━━━ Collected material
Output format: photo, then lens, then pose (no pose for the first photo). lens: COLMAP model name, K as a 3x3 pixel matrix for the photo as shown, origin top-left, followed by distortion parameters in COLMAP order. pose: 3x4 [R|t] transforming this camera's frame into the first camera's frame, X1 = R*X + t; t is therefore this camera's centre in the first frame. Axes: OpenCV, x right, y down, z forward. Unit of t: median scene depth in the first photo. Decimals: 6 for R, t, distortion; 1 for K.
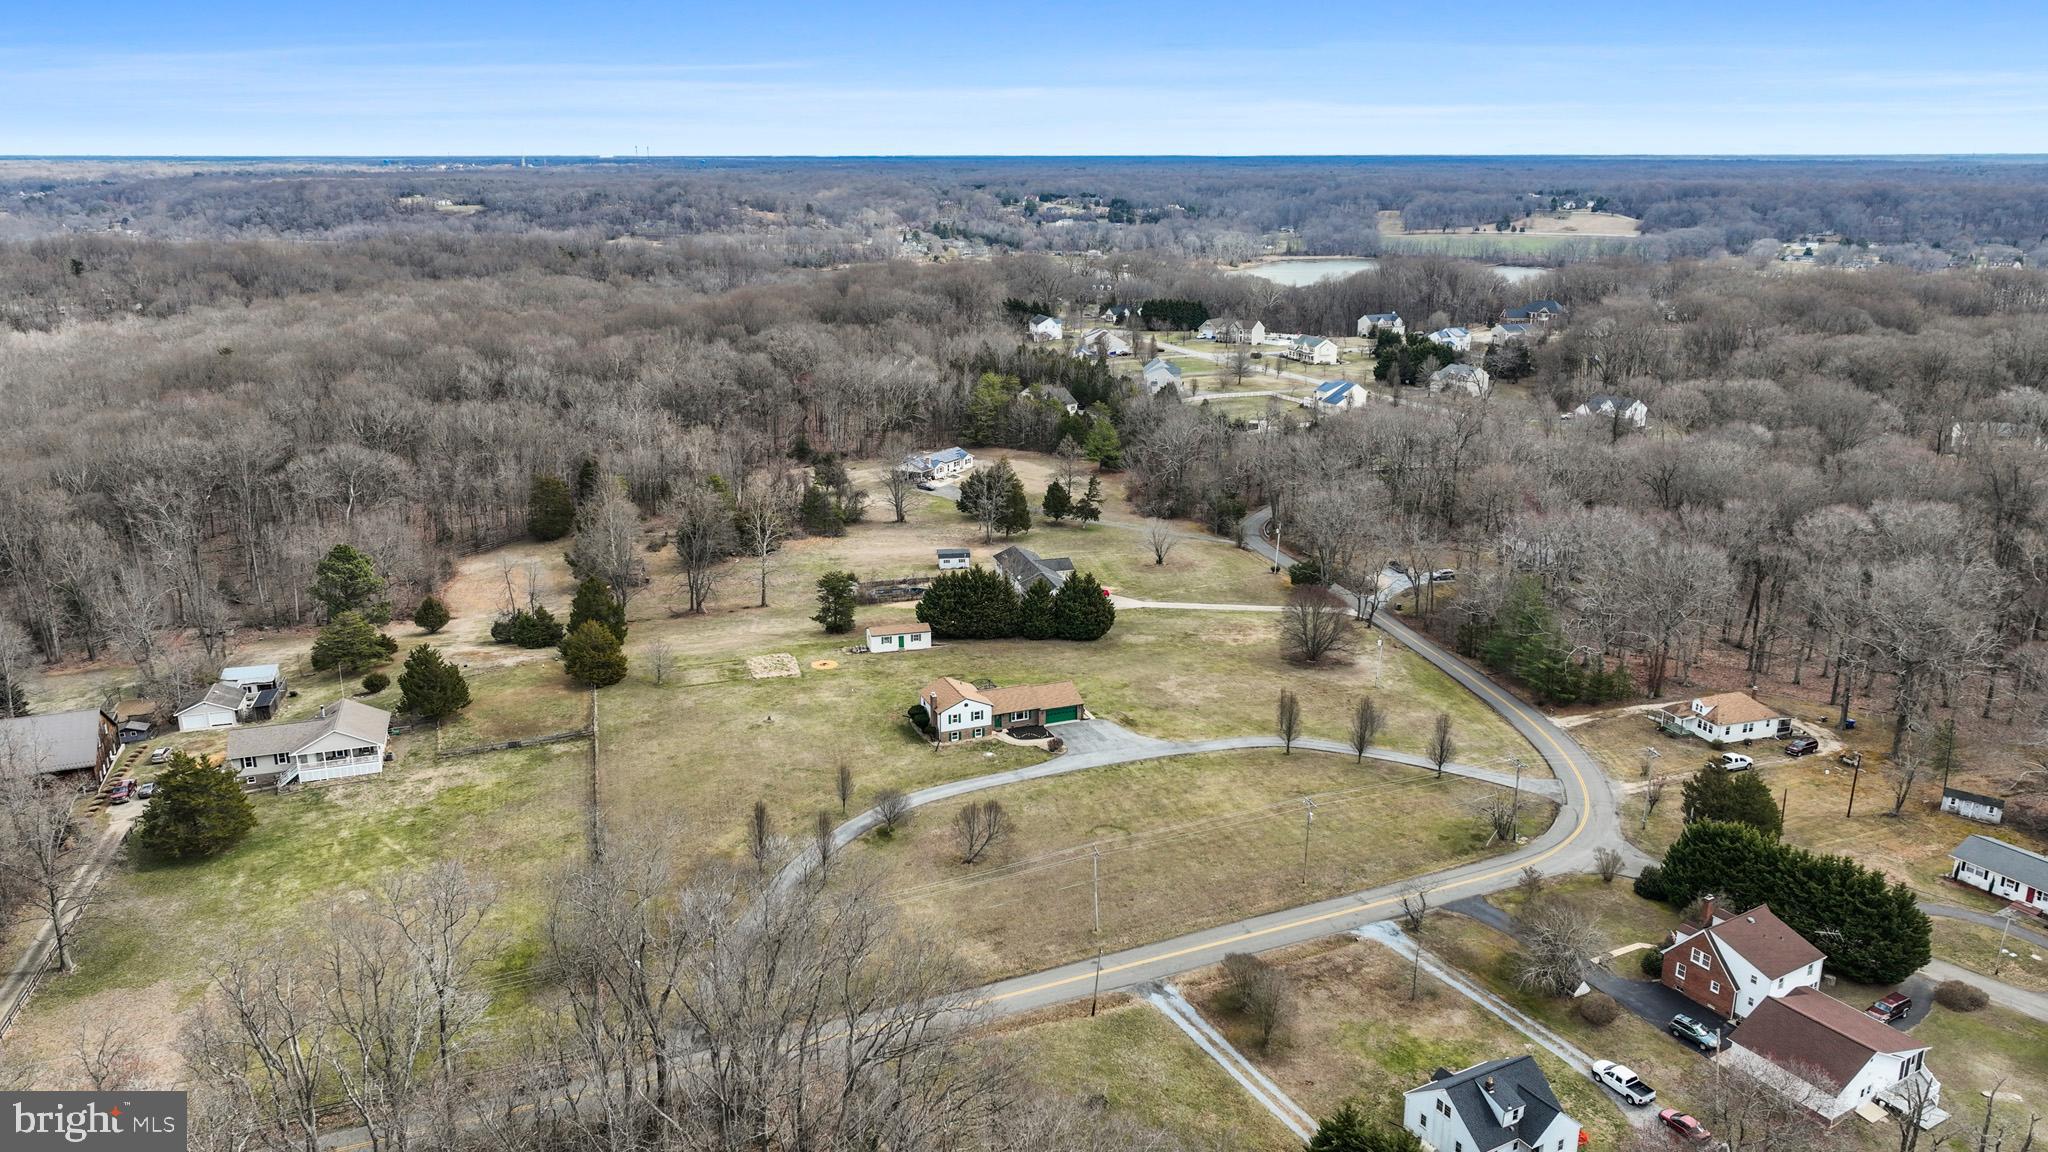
lens RADIAL K [[1459.0, 0, 1024.0], [0, 1459.0, 576.0], [0, 0, 1]] dist [0.007321, -0.003351]
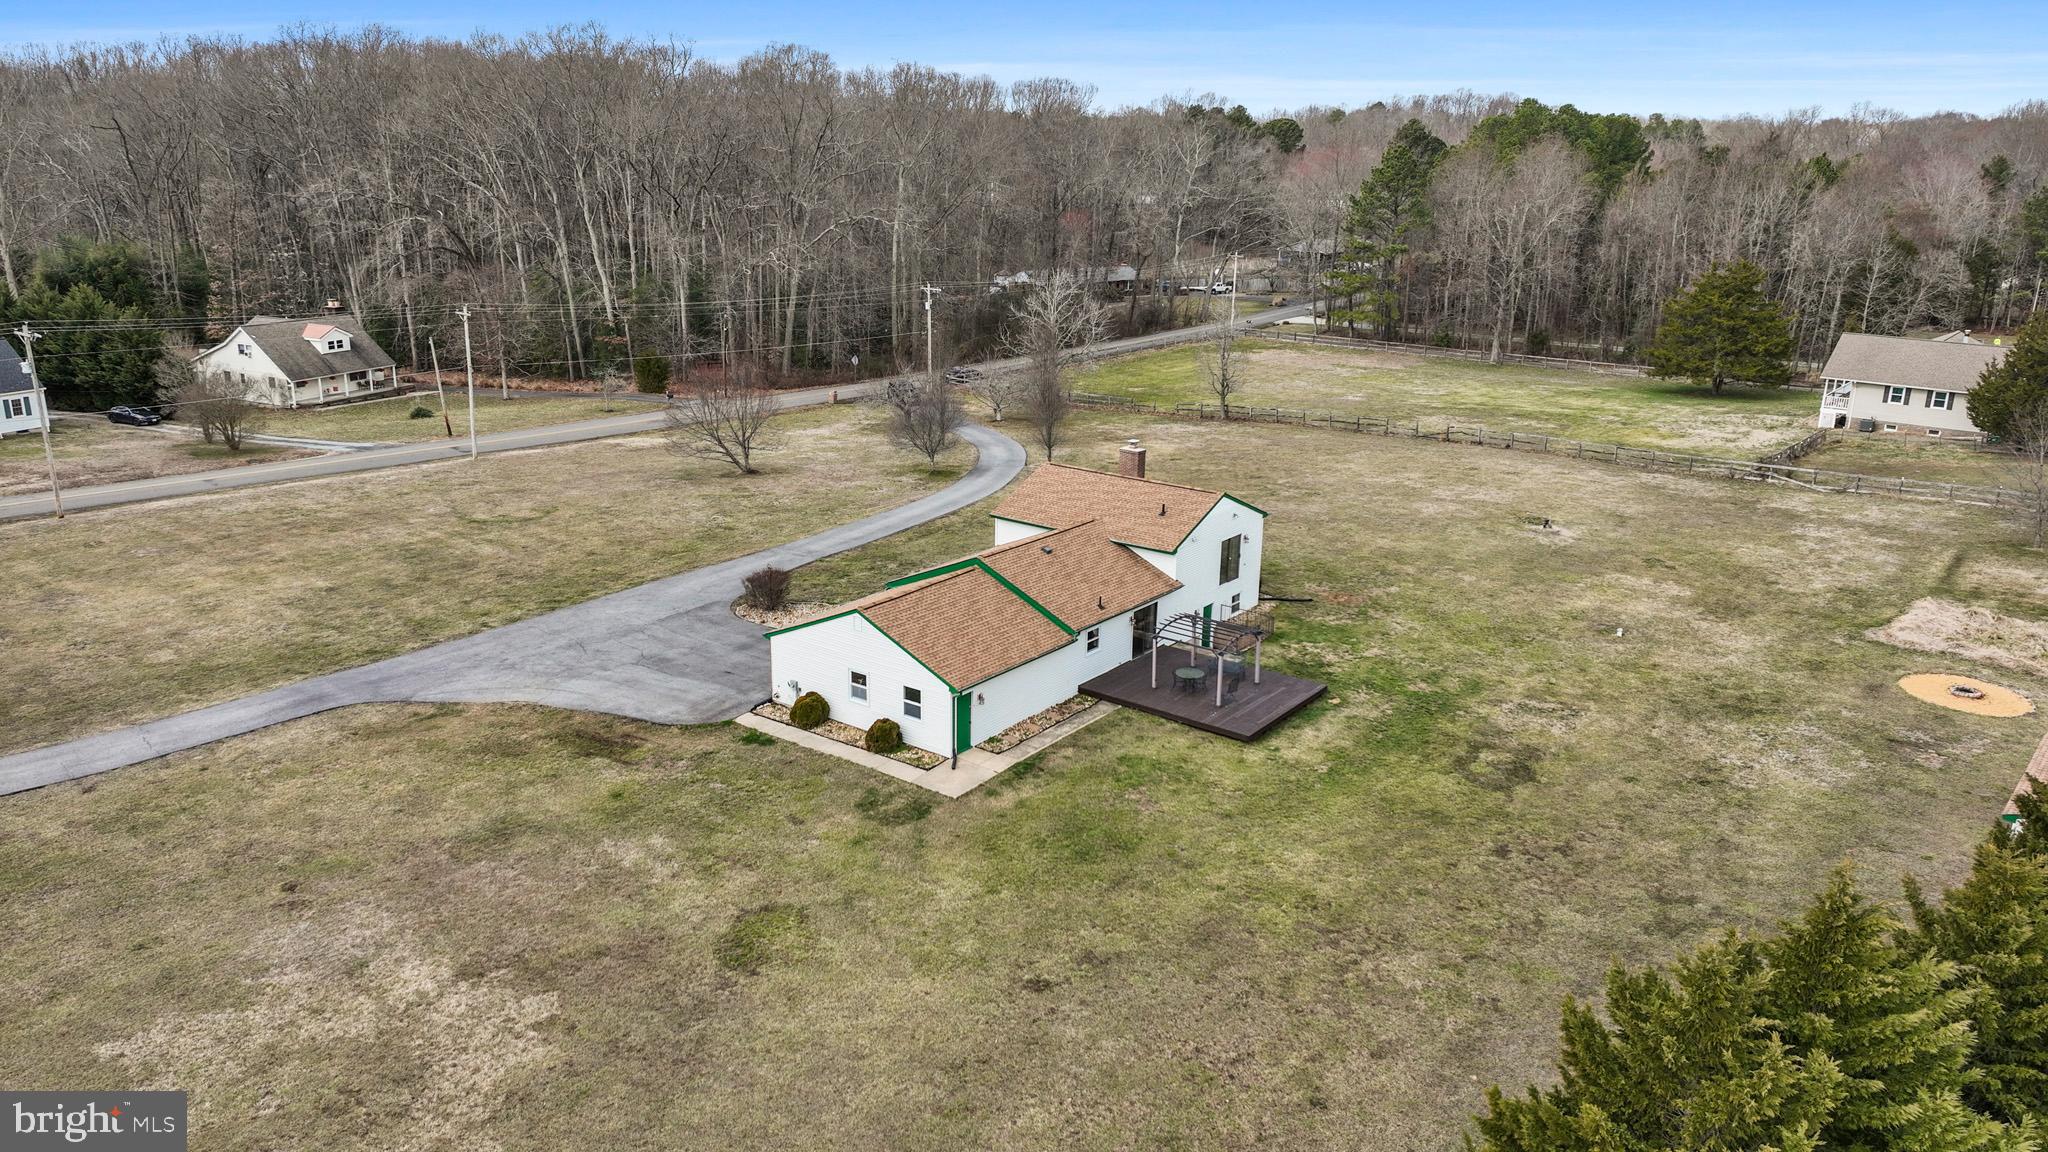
lens RADIAL K [[1459.0, 0, 1024.0], [0, 1459.0, 576.0], [0, 0, 1]] dist [0.007321, -0.003351]
pose [[-0.851415, 0.144199, -0.504281, 0.115502], [-0.161380, 0.842798, 0.513467, -0.054933], [0.499049, 0.518554, -0.694300, 1.051057]]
━━━━━━
• The task:
Copy the preceding data in full and word for word, dropping its pictures.

• Task result:
Output format: photo, then lens, then pose (no pose for the first photo). lens: COLMAP model name, K as a 3x3 pixel matrix for the photo as shown, origin top-left, followed by distortion parameters in COLMAP order. pose: 3x4 [R|t] transforming this camera's frame into the first camera's frame, X1 = R*X + t; t is therefore this camera's centre in the first frame. Axes: OpenCV, x right, y down, z forward. Unit of t: median scene depth in the first photo. Decimals: 6 for R, t, distortion; 1 for K.
lens RADIAL K [[1459.0, 0, 1024.0], [0, 1459.0, 576.0], [0, 0, 1]] dist [0.007321, -0.003351]
lens RADIAL K [[1459.0, 0, 1024.0], [0, 1459.0, 576.0], [0, 0, 1]] dist [0.007321, -0.003351]
pose [[-0.851415, 0.144199, -0.504281, 0.115502], [-0.161380, 0.842798, 0.513467, -0.054933], [0.499049, 0.518554, -0.694300, 1.051057]]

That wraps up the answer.